Atherton Furlong (1849-1919) Photo courtesy of the Greenwood Historical Society
Editor’s Note: The following obituary of Atherton Furlong appeared in the 24 October 1919 issue of the Norway Advertiser and was provided by Society member Larry Glatz of Harrison, Maine. Much gratitude is also extended to Blaine Mills of the Greenwood Historical Society for furnishing the photograph of Furlong, who was born in the Patch or Furlong Mountain section of that town. Furlong married three times, but his sons were by his first wife, Carletta E. Wellington. The second wife’s name is not recorded. His third wife was Kaloola Lovett of Portland, a noted singer.
The funeral services of Atherton Bernard Furlong were held Sunday afternoon at the Universalist Church, Rev. C. G. Miller, officiating. The bearers were Charles S. Akers, Frank Kimball, Frank H. Noyes and Herman L. Horne, all of Norway. Interment was in Pine Grove Cemetery, according to his last wish.
In the death of Mr. Furlong, which occurred at his studio, Toronto, Canada, a noted artist, distinguished for his remarkable versatility in singing, painting, and writing has gone. He was born in Greenwood, seventy years ago. Here he obtained his early education in the district schools of Greenwood and the academy at Norway. At the age of sixteen, he started out for himself and first in Buffalo, then later in Boston, worked hard to obtain a musical education. Boston knew him in the early days of his career, when as a youth of twenty-two, he became a member of the Apollo Club and also assumed the musical directorship of Park Street Church during the pastorate of the Rev. W. H. H. Murray. There among those under his instruction were Lillian Norton (Nordica), and Anna Louise Carey, one of America’s most noted church singers. Shortly after arriving in Boston, he took stock of his possibilities and sought an audience with Mme. Rudersdorff, Richard Mansfield’s mother. Upon hearing her fees for lessons, he declared he would teach himself, and although Mme. Rudersdorff told him he was a “fool,” he persevered in his determination.

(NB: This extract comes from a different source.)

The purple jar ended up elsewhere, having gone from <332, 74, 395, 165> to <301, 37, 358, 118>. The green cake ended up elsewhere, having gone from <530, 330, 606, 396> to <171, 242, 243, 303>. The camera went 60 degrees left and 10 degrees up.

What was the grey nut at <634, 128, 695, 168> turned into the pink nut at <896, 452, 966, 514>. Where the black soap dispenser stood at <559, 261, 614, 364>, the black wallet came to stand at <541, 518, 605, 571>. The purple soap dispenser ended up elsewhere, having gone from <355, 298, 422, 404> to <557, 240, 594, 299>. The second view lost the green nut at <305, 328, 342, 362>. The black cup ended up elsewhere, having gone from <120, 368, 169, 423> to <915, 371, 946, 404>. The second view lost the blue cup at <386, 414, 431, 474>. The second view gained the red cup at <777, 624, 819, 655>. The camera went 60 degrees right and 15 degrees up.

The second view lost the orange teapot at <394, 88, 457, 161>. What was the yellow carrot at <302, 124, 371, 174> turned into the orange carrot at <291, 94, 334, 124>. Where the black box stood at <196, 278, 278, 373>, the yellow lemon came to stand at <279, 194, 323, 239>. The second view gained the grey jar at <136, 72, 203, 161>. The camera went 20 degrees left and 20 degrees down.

Some of his young friends in Boston were medical students, with whom he attended clinics. Through his study of anatomy, he worked out the physical principles of voice production—just as later he found out for himself the colors of his first painting. Later Mr. Furlong was solist in a Chicago choir with Dudley Buck as organist, subsequently singing under the same director at Holy Trinity in Brooklyn. About this time, there was an opportunity for an oratorical tenor to obtain an opening in that field in England. The aspirants were required to sing before a committee, one member of which was Mme. Rudersdorff. Mr. Furlong won the competition and took occasion to remind Mme. Rudersdorff (who had not recognized him) that he was the same self-taught lad whom she had pronounced a “fool.” Thus Mr. Furlong was selected out of fifty-four tenors to succeed at that time the late Joseph Maas. In England he studied with Alberto Bandegger. His career in England was marked with all possible honors, notably at the Sacred Harmonic Society of London, the oldest musical society in the world and many times at the Royal Albert Hall. Among his close friends with whom he sang with were Simmes Reeves, Santley, Mme. Albani and Adelina Patti, singing with Patti at the Royal State Concert at Buckingham Palace.

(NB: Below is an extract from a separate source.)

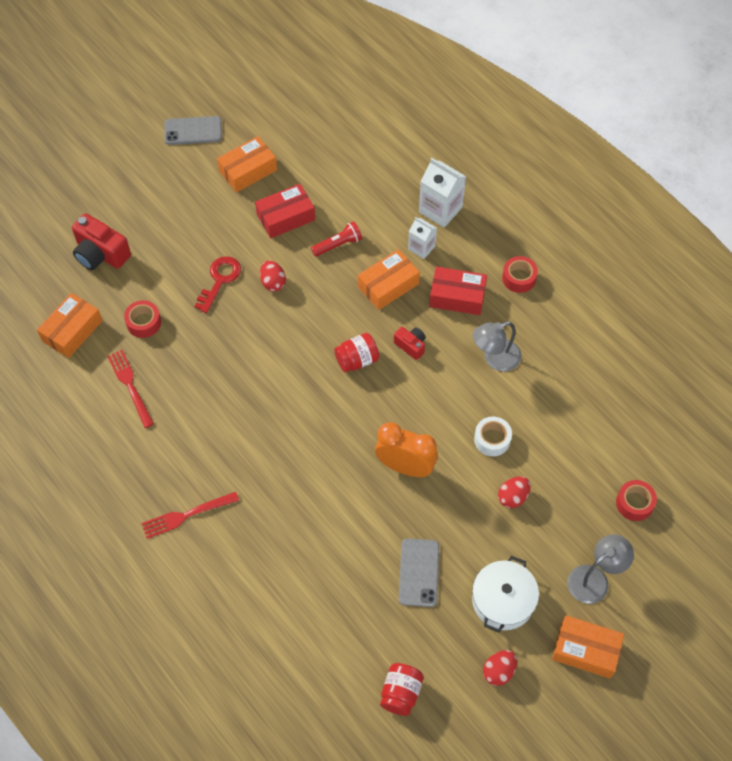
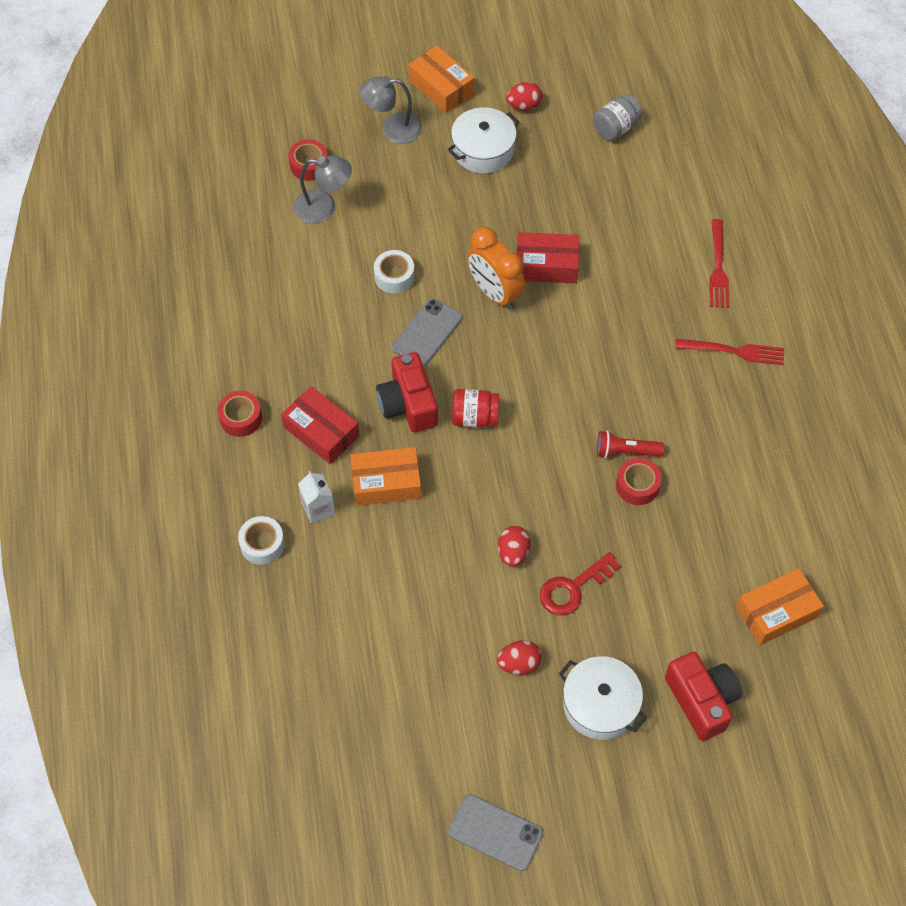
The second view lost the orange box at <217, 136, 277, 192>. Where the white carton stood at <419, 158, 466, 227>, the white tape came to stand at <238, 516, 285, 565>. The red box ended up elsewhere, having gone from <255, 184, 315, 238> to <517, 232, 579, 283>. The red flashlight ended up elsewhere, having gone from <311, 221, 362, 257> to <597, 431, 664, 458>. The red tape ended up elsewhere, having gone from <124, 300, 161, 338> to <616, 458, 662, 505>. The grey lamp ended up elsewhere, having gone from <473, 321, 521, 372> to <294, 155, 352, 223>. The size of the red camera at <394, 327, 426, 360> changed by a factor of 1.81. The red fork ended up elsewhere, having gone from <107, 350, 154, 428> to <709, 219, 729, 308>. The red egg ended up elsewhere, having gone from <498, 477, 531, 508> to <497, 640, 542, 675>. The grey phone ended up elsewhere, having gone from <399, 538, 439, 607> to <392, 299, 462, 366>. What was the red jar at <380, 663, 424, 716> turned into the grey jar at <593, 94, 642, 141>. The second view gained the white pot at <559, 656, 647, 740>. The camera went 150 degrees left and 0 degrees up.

As a painter, Mr. Furlong was known in both America and England as an artist of landscape and animal life. His work ranks with the leading painters of the past centuries. Of his many works, perhaps the painting of “Jerry” which sold for $15,000 from the Chaus Galleries in New York about 1887, is the masterpiece of his animal subjects. This is a life size painting of a bull belonging to the herd of the Duke of Northumberland. "Among the Hemlocks," owned by W. E. E. Stokes; "Greeting the Morn," owned by Charles F. Yerkes, Chicago; and the "Midnight Watch," owned by Hanna J. Noyes, are among many of his noted paintings in this country.
His work is distinguished by great individuality, of refinement and delicacy. Always an indefatigable worker, time found him creating some of his strongest works the past summer, standing at his easel only two days before his death softly took brush and pen from the hand of the great master, and stilled the sweet music of which he had given so freely; for its seemed his great joy in life was to give his talents and to encourage youth in the realization of ambition.
After teaching in London and Berlin, he returned to America and for the past seven years has conducted the College of Vocal Arts in Toronto, as founder and director. His recitals have been one of the features of the musical season.
Poetry of words seemed as essential a means of expression to Mr. Furlong as poetry of sound and vision. His published works have placed him among the recognized American poets and are best represented in the second edition of his volume, Echoes of Memory. His poem, “Mystery,” has already found its place as one of the greatest poems of American literature.
Mr. Furlong is survived by two sons, Major Charles Wellington Furlong, who was one of the President’s party on his overseas trip, and Atherton Bernard Furlong, Jr., of Cincinnati. Services were held in Toronto where a large concourse of friends and students paid their last tribute to their beloved master. During the summer of 1918, Mr. Furlong spent his vacation in Norway.